Thüringische Landeszeitung (Eichsfeld)
Auftragsort Auschwitz
Ausstellung zu Topf & Söhne
OSWIECIM/ ERFURT. Im Halbdunkel die Holzpritschen. Zweistöckig, Reihe an Reihe an Reihe. Der Blick aus dem Fenster prallt gegen die Mauer aus rotem Ziegelstein. Baracke 25. Die Todesbaracke, sagt Halina Jastrzebska, die an diesem Morgen die Gruppe aus Thüringen durch Auschwitz-birkenau begleitet. Seit 37 Jahren führt sie Besucher durch diesen Ort. Nennt Zahlen, Namen, beschreibt die Abläufe.
Dann der schweigende Weg zu den Überresten der Gaskammern und Krematorien. Die Stufen hinab in die unterirdischen Räume kann man ahnen. Der Entkleidungsraum, die Gaskammer, die Öfen. Hier haben sie gearbeitet, die Ingenieure aus Erfurt. Haben Kapazitäten berechnet, Verbesserungsvorschläge gemacht, die Ss-leute beraten, montiert.
Die Lüftungsklappen für die Gaskammern, damit sich die Wartezeiten zwischen dem Töten verkürzen. 1000 bis 1500 Menschen in 15 Minuten. Die Öfen, fünf Stück mit jeweils drei Verbrennungskammern in den Krematorien II und III, dazu noch einmal je einer mit acht Kammern in zwei weiteren Krematorien. Um die Leistung zu verbessern, haben sie beim Töten zugesehen, ihre ingenieurtechnischen Schlüsse gezogen und nach Erfurt depeschiert. Hier hat Monteur Heinrich Messing in einer Woche so viel gearbeitet, dass er 35 Überstunden anhäufte, die er auf seiner Arbeitszeitbescheinigung protokollierte. Was ging ihm durch den Kopf, wenn er sich am Abend in sein Gästebett legte?

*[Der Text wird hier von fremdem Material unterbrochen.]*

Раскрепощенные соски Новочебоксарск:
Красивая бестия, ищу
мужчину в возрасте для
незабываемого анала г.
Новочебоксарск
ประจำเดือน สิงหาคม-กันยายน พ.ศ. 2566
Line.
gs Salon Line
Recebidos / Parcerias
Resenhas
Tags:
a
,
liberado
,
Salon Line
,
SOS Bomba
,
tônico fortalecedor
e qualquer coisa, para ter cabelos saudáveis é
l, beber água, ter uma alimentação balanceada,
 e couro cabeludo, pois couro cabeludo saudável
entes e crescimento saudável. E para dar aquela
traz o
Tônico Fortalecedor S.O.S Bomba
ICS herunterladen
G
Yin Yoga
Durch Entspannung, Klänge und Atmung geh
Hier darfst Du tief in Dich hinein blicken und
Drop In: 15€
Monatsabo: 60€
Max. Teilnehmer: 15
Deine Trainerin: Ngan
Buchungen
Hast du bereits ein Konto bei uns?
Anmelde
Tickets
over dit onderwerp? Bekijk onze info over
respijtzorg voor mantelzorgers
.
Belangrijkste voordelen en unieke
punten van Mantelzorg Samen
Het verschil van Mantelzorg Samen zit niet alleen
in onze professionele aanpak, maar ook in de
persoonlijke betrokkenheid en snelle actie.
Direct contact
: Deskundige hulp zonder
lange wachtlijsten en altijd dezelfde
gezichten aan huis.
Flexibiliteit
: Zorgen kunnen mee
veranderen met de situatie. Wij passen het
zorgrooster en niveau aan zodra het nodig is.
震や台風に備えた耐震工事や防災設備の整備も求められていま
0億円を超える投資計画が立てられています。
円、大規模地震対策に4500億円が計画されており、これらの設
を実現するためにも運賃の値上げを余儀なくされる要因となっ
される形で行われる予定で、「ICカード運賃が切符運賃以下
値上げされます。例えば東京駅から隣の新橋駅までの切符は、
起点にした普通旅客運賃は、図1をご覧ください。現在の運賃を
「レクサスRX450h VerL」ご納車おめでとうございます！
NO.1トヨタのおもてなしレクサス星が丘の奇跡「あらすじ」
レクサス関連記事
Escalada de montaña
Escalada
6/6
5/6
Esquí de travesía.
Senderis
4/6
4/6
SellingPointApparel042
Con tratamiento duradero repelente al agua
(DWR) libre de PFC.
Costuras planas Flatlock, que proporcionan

Oder dem Ingenieur Kurt Prüfer, der mindestens ein Dutzend Mal nach Auschwitz fuhr? Was dachten die Ingenieure an ihren Reißbrettern in Erfurt, die Damen im Sekretariat, wenn sie die Telefonnotizen und Auftragslisten abtippten?
Seit sechs Jahren erforscht und dokumentiert der Erinnerungsort Topf & Söhne diese Geschäftspartnerschaft des Mordens. Aber es ist etwas anderes, dies an diesem Ort dokumentiert zu sehen.
Man könnte sagen, diese Ausstellung an diesem Ort ist eine notwendige und überfällige Bringepflicht der Stadt Erfurt.
Zur Ausstellungseröffnung in der ehemaligen Wäschereibaracke im Stammlager gibt es viele Reden. Der Oberbürgermeister der Stadt Oswiecim spricht von der Last, die seiner Stadt für alle Zeiten auferlegt wurde. Thüringens Ministerpräsident Bodo Ramelow von der Verantwortung und vom Blick zurück, der niemals zu vergessen sei.
Im vergangenen Jahr kamen zwei Millionen Besucher, aus der ganzen Welt. Erfurt wird für sie an diesem Ort nicht die liebliche deutsche Stadt mit Luthervergangenheit und pittoresken Gässchen sein. Sondern die Stadt, aus der die Öfen für Auschwitz kamen.